» **Request**:
All of the data is to be printed exactly, though the images must be left off.
────
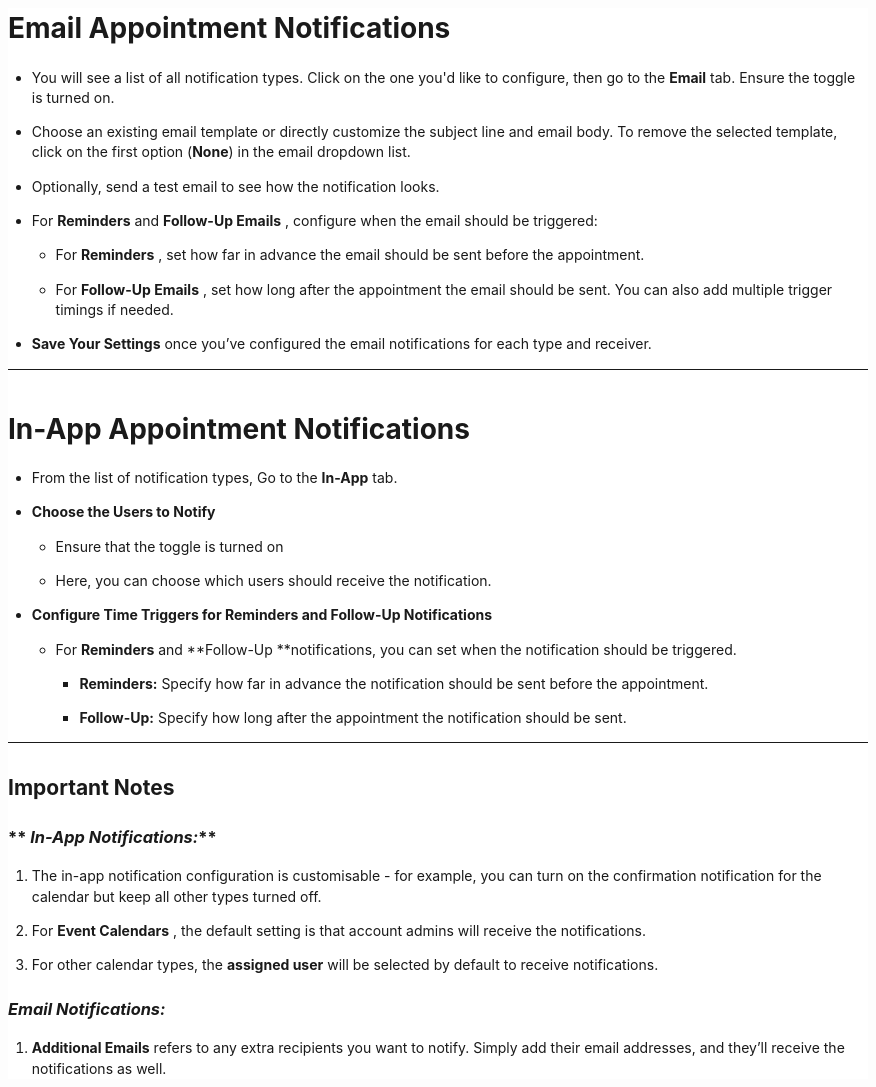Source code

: # **Email Appointment Notifications**

  * You will see a list of all notification types. Click on the one you'd like to configure, then go to the **Email** tab. Ensure the toggle is turned on.  

  * Choose an existing email template or directly customize the subject line and email body. To remove the selected template, click on the first option (**None**) in the email dropdown list.  

  * Optionally, send a test email to see how the notification looks.  

  * For **Reminders** and **Follow-Up Emails** , configure when the email should be triggered:
    * For **Reminders** , set how far in advance the email should be sent before the appointment.  

    * For **Follow-Up Emails** , set how long after the appointment the email should be sent. You can also add multiple trigger timings if needed.  

  * **Save Your Settings** once you’ve configured the email notifications for each type and receiver.

* * *

# **In-App Appointment Notifications**

  * From the list of notification types, Go to the **In-App** tab.  

  * **Choose the Users to Notify**
    * Ensure that the toggle is turned on  

    * Here, you can choose which users should receive the notification.  

  * **Configure Time Triggers for Reminders and Follow-Up Notifications**
    * For **Reminders** and **Follow-Up  **notifications, you can set when the notification should be triggered.
      * **Reminders:** Specify how far in advance the notification should be sent before the appointment.  

      * **Follow-Up:** Specify how long after the appointment the notification should be sent.

* * *

## **Important Notes**

### ** _In-App Notifications:_**

  1. The in-app notification configuration is customisable - for example, you can turn on the confirmation notification for the calendar but keep all other types turned off.  

  2. For **Event Calendars** , the default setting is that account admins will receive the notifications.  

  3. For other calendar types, the **assigned user** will be selected by default to receive notifications.

### **_Email Notifications:_**

  1. **Additional Emails** refers to any extra recipients you want to notify. Simply add their email addresses, and they’ll receive the notifications as well.  
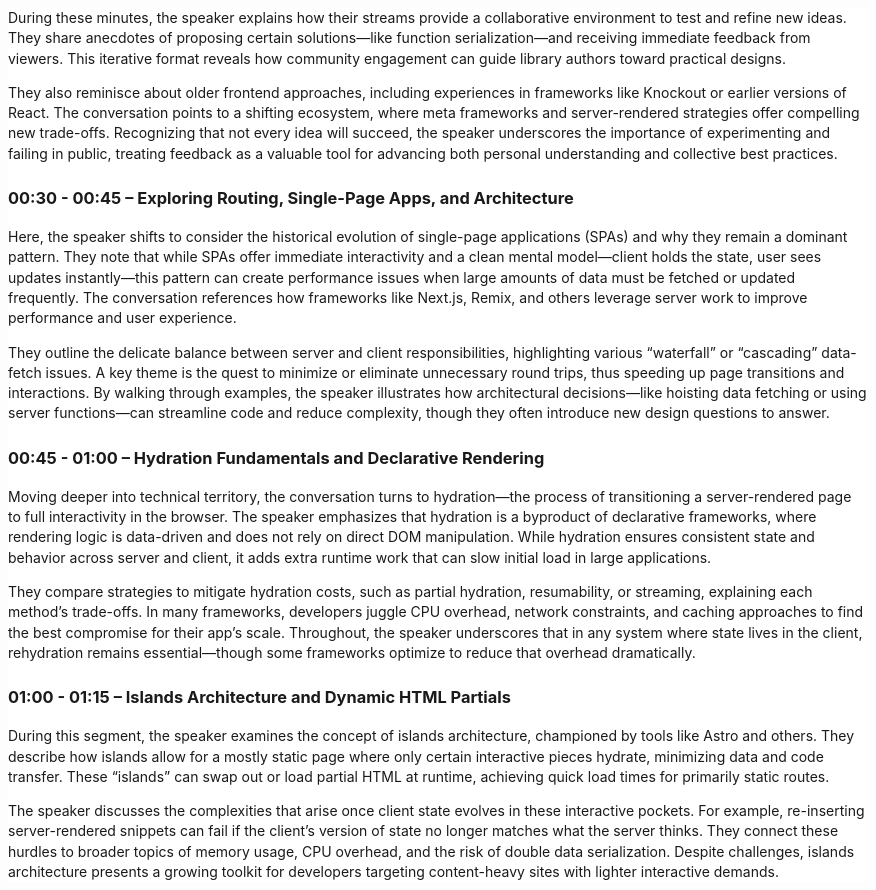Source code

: During these minutes, the speaker explains how their streams provide a collaborative environment to test and refine new ideas. They share anecdotes of proposing certain solutions—like function serialization—and receiving immediate feedback from viewers. This iterative format reveals how community engagement can guide library authors toward practical designs.

They also reminisce about older frontend approaches, including experiences in frameworks like Knockout or earlier versions of React. The conversation points to a shifting ecosystem, where meta frameworks and server-rendered strategies offer compelling new trade-offs. Recognizing that not every idea will succeed, the speaker underscores the importance of experimenting and failing in public, treating feedback as a valuable tool for advancing both personal understanding and collective best practices.

### 00:30 - 00:45 – Exploring Routing, Single-Page Apps, and Architecture

Here, the speaker shifts to consider the historical evolution of single-page applications (SPAs) and why they remain a dominant pattern. They note that while SPAs offer immediate interactivity and a clean mental model—client holds the state, user sees updates instantly—this pattern can create performance issues when large amounts of data must be fetched or updated frequently. The conversation references how frameworks like Next.js, Remix, and others leverage server work to improve performance and user experience.

They outline the delicate balance between server and client responsibilities, highlighting various “waterfall” or “cascading” data-fetch issues. A key theme is the quest to minimize or eliminate unnecessary round trips, thus speeding up page transitions and interactions. By walking through examples, the speaker illustrates how architectural decisions—like hoisting data fetching or using server functions—can streamline code and reduce complexity, though they often introduce new design questions to answer.

### 00:45 - 01:00 – Hydration Fundamentals and Declarative Rendering

Moving deeper into technical territory, the conversation turns to hydration—the process of transitioning a server-rendered page to full interactivity in the browser. The speaker emphasizes that hydration is a byproduct of declarative frameworks, where rendering logic is data-driven and does not rely on direct DOM manipulation. While hydration ensures consistent state and behavior across server and client, it adds extra runtime work that can slow initial load in large applications.

They compare strategies to mitigate hydration costs, such as partial hydration, resumability, or streaming, explaining each method’s trade-offs. In many frameworks, developers juggle CPU overhead, network constraints, and caching approaches to find the best compromise for their app’s scale. Throughout, the speaker underscores that in any system where state lives in the client, rehydration remains essential—though some frameworks optimize to reduce that overhead dramatically.

### 01:00 - 01:15 – Islands Architecture and Dynamic HTML Partials

During this segment, the speaker examines the concept of islands architecture, championed by tools like Astro and others. They describe how islands allow for a mostly static page where only certain interactive pieces hydrate, minimizing data and code transfer. These “islands” can swap out or load partial HTML at runtime, achieving quick load times for primarily static routes.

The speaker discusses the complexities that arise once client state evolves in these interactive pockets. For example, re-inserting server-rendered snippets can fail if the client’s version of state no longer matches what the server thinks. They connect these hurdles to broader topics of memory usage, CPU overhead, and the risk of double data serialization. Despite challenges, islands architecture presents a growing toolkit for developers targeting content-heavy sites with lighter interactive demands.
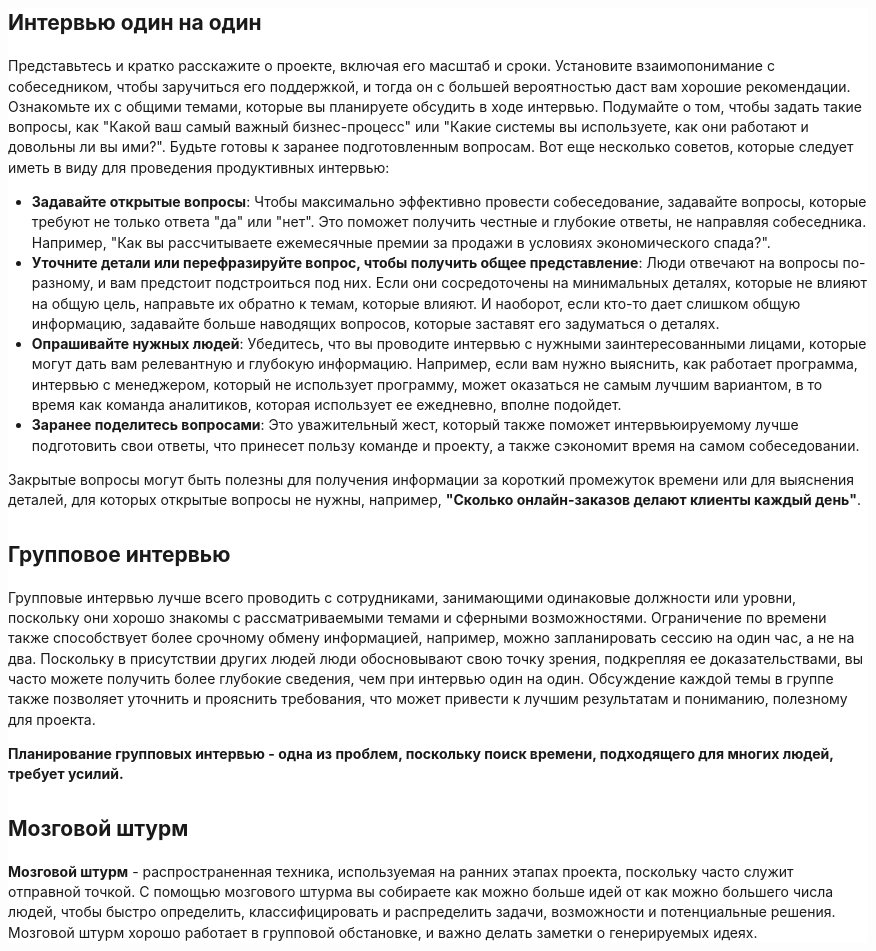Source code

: ## Интервью один на один

Представьтесь и кратко расскажите о проекте, включая его масштаб и сроки. Установите взаимопонимание с собеседником, чтобы заручиться его поддержкой, и тогда он с большей вероятностью даст вам хорошие рекомендации. Ознакомьте их с общими темами, которые вы планируете обсудить в ходе интервью. Подумайте о том, чтобы задать такие вопросы, как "Какой ваш самый важный бизнес-процесс" или "Какие системы вы используете, как они работают и довольны ли вы ими?". Будьте готовы к заранее подготовленным вопросам. Вот еще несколько советов, которые следует иметь в виду для проведения продуктивных интервью:

- **Задавайте открытые вопросы**: Чтобы максимально эффективно провести собеседование, задавайте вопросы, которые требуют не только ответа "да" или "нет". Это поможет получить честные и глубокие ответы, не направляя собеседника. Например, "Как вы рассчитываете ежемесячные премии за продажи в условиях экономического спада?".
- **Уточните детали или перефразируйте вопрос, чтобы получить общее представление**: Люди отвечают на вопросы по-разному, и вам предстоит подстроиться под них. Если они сосредоточены на минимальных деталях, которые не влияют на общую цель, направьте их обратно к темам, которые влияют. И наоборот, если кто-то дает слишком общую информацию, задавайте больше наводящих вопросов, которые заставят его задуматься о деталях.
- **Опрашивайте нужных людей**: Убедитесь, что вы проводите интервью с нужными заинтересованными лицами, которые могут дать вам релевантную и глубокую информацию. Например, если вам нужно выяснить, как работает программа, интервью с менеджером, который не использует программу, может оказаться не самым лучшим вариантом, в то время как команда аналитиков, которая использует ее ежедневно, вполне подойдет.
- **Заранее поделитесь вопросами**: Это уважительный жест, который также поможет интервьюируемому лучше подготовить свои ответы, что принесет пользу команде и проекту, а также сэкономит время на самом собеседовании.

Закрытые вопросы могут быть полезны для получения информации за короткий промежуток времени или для выяснения деталей, для которых открытые вопросы не нужны, например, **"Сколько онлайн-заказов делают клиенты каждый день"**.

## Групповое интервью
Групповые интервью лучше всего проводить с сотрудниками, занимающими одинаковые должности или уровни, поскольку они хорошо знакомы с рассматриваемыми темами и сферными возможностями. Ограничение по времени также способствует более срочному обмену информацией, например, можно запланировать сессию на один час, а не на два. Поскольку в присутствии других людей люди обосновывают свою точку зрения, подкрепляя ее доказательствами, вы часто можете получить более глубокие сведения, чем при интервью один на один. Обсуждение каждой темы в группе также позволяет уточнить и прояснить требования, что может привести к лучшим результатам и пониманию, полезному для проекта.

**Планирование групповых интервью - одна из проблем, поскольку поиск времени, подходящего для многих людей, требует усилий.**

## Мозговой штурм
**Мозговой штурм** - распространенная техника, используемая на ранних этапах проекта, поскольку часто служит отправной точкой. С помощью мозгового штурма вы собираете как можно больше идей от как можно большего числа людей, чтобы быстро определить, классифицировать и распределить задачи, возможности и потенциальные решения. Мозговой штурм хорошо работает в групповой обстановке, и важно делать заметки о генерируемых идеях.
────
» **Your solution**:
Source code

: # **Email Appointment Notifications**

  * You will see a list of all notification types. Click on the one you'd like to configure, then go to the **Email** tab. Ensure the toggle is turned on.  

  * Choose an existing email template or directly customize the subject line and email body. To remove the selected template, click on the first option (**None**) in the email dropdown list.  

  * Optionally, send a test email to see how the notification looks.  

  * For **Reminders** and **Follow-Up Emails** , configure when the email should be triggered:
    * For **Reminders** , set how far in advance the email should be sent before the appointment.  

    * For **Follow-Up Emails** , set how long after the appointment the email should be sent. You can also add multiple trigger timings if needed.  

  * **Save Your Settings** once you’ve configured the email notifications for each type and receiver.

* * *

# **In-App Appointment Notifications**

  * From the list of notification types, Go to the **In-App** tab.  

  * **Choose the Users to Notify**
    * Ensure that the toggle is turned on  

    * Here, you can choose which users should receive the notification.  

  * **Configure Time Triggers for Reminders and Follow-Up Notifications**
    * For **Reminders** and **Follow-Up  **notifications, you can set when the notification should be triggered.
      * **Reminders:** Specify how far in advance the notification should be sent before the appointment.  

      * **Follow-Up:** Specify how long after the appointment the notification should be sent.

* * *

## **Important Notes**

### ** _In-App Notifications:_**

  1. The in-app notification configuration is customisable - for example, you can turn on the confirmation notification for the calendar but keep all other types turned off.  

  2. For **Event Calendars** , the default setting is that account admins will receive the notifications.  

  3. For other calendar types, the **assigned user** will be selected by default to receive notifications.

### **_Email Notifications:_**

  1. **Additional Emails** refers to any extra recipients you want to notify. Simply add their email addresses, and they’ll receive the notifications as well.  
Source code

: During these minutes, the speaker explains how their streams provide a collaborative environment to test and refine new ideas. They share anecdotes of proposing certain solutions—like function serialization—and receiving immediate feedback from viewers. This iterative format reveals how community engagement can guide library authors toward practical designs.

They also reminisce about older frontend approaches, including experiences in frameworks like Knockout or earlier versions of React. The conversation points to a shifting ecosystem, where meta frameworks and server-rendered strategies offer compelling new trade-offs. Recognizing that not every idea will succeed, the speaker underscores the importance of experimenting and failing in public, treating feedback as a valuable tool for advancing both personal understanding and collective best practices.

### 00:30 - 00:45 – Exploring Routing, Single-Page Apps, and Architecture

Here, the speaker shifts to consider the historical evolution of single-page applications (SPAs) and why they remain a dominant pattern. They note that while SPAs offer immediate interactivity and a clean mental model—client holds the state, user sees updates instantly—this pattern can create performance issues when large amounts of data must be fetched or updated frequently. The conversation references how frameworks like Next.js, Remix, and others leverage server work to improve performance and user experience.

They outline the delicate balance between server and client responsibilities, highlighting various “waterfall” or “cascading” data-fetch issues. A key theme is the quest to minimize or eliminate unnecessary round trips, thus speeding up page transitions and interactions. By walking through examples, the speaker illustrates how architectural decisions—like hoisting data fetching or using server functions—can streamline code and reduce complexity, though they often introduce new design questions to answer.

### 00:45 - 01:00 – Hydration Fundamentals and Declarative Rendering

Moving deeper into technical territory, the conversation turns to hydration—the process of transitioning a server-rendered page to full interactivity in the browser. The speaker emphasizes that hydration is a byproduct of declarative frameworks, where rendering logic is data-driven and does not rely on direct DOM manipulation. While hydration ensures consistent state and behavior across server and client, it adds extra runtime work that can slow initial load in large applications.

They compare strategies to mitigate hydration costs, such as partial hydration, resumability, or streaming, explaining each method’s trade-offs. In many frameworks, developers juggle CPU overhead, network constraints, and caching approaches to find the best compromise for their app’s scale. Throughout, the speaker underscores that in any system where state lives in the client, rehydration remains essential—though some frameworks optimize to reduce that overhead dramatically.

### 01:00 - 01:15 – Islands Architecture and Dynamic HTML Partials

During this segment, the speaker examines the concept of islands architecture, championed by tools like Astro and others. They describe how islands allow for a mostly static page where only certain interactive pieces hydrate, minimizing data and code transfer. These “islands” can swap out or load partial HTML at runtime, achieving quick load times for primarily static routes.

The speaker discusses the complexities that arise once client state evolves in these interactive pockets. For example, re-inserting server-rendered snippets can fail if the client’s version of state no longer matches what the server thinks. They connect these hurdles to broader topics of memory usage, CPU overhead, and the risk of double data serialization. Despite challenges, islands architecture presents a growing toolkit for developers targeting content-heavy sites with lighter interactive demands.
Source code

: ## Интервью один на один

Представьтесь и кратко расскажите о проекте, включая его масштаб и сроки. Установите взаимопонимание с собеседником, чтобы заручиться его поддержкой, и тогда он с большей вероятностью даст вам хорошие рекомендации. Ознакомьте их с общими темами, которые вы планируете обсудить в ходе интервью. Подумайте о том, чтобы задать такие вопросы, как "Какой ваш самый важный бизнес-процесс" или "Какие системы вы используете, как они работают и довольны ли вы ими?". Будьте готовы к заранее подготовленным вопросам. Вот еще несколько советов, которые следует иметь в виду для проведения продуктивных интервью:

- **Задавайте открытые вопросы**: Чтобы максимально эффективно провести собеседование, задавайте вопросы, которые требуют не только ответа "да" или "нет". Это поможет получить честные и глубокие ответы, не направляя собеседника. Например, "Как вы рассчитываете ежемесячные премии за продажи в условиях экономического спада?".
- **Уточните детали или перефразируйте вопрос, чтобы получить общее представление**: Люди отвечают на вопросы по-разному, и вам предстоит подстроиться под них. Если они сосредоточены на минимальных деталях, которые не влияют на общую цель, направьте их обратно к темам, которые влияют. И наоборот, если кто-то дает слишком общую информацию, задавайте больше наводящих вопросов, которые заставят его задуматься о деталях.
- **Опрашивайте нужных людей**: Убедитесь, что вы проводите интервью с нужными заинтересованными лицами, которые могут дать вам релевантную и глубокую информацию. Например, если вам нужно выяснить, как работает программа, интервью с менеджером, который не использует программу, может оказаться не самым лучшим вариантом, в то время как команда аналитиков, которая использует ее ежедневно, вполне подойдет.
- **Заранее поделитесь вопросами**: Это уважительный жест, который также поможет интервьюируемому лучше подготовить свои ответы, что принесет пользу команде и проекту, а также сэкономит время на самом собеседовании.

Закрытые вопросы могут быть полезны для получения информации за короткий промежуток времени или для выяснения деталей, для которых открытые вопросы не нужны, например, **"Сколько онлайн-заказов делают клиенты каждый день"**.

## Групповое интервью
Групповые интервью лучше всего проводить с сотрудниками, занимающими одинаковые должности или уровни, поскольку они хорошо знакомы с рассматриваемыми темами и сферными возможностями. Ограничение по времени также способствует более срочному обмену информацией, например, можно запланировать сессию на один час, а не на два. Поскольку в присутствии других людей люди обосновывают свою точку зрения, подкрепляя ее доказательствами, вы часто можете получить более глубокие сведения, чем при интервью один на один. Обсуждение каждой темы в группе также позволяет уточнить и прояснить требования, что может привести к лучшим результатам и пониманию, полезному для проекта.

**Планирование групповых интервью - одна из проблем, поскольку поиск времени, подходящего для многих людей, требует усилий.**

## Мозговой штурм
**Мозговой штурм** - распространенная техника, используемая на ранних этапах проекта, поскольку часто служит отправной точкой. С помощью мозгового штурма вы собираете как можно больше идей от как можно большего числа людей, чтобы быстро определить, классифицировать и распределить задачи, возможности и потенциальные решения. Мозговой штурм хорошо работает в групповой обстановке, и важно делать заметки о генерируемых идеях.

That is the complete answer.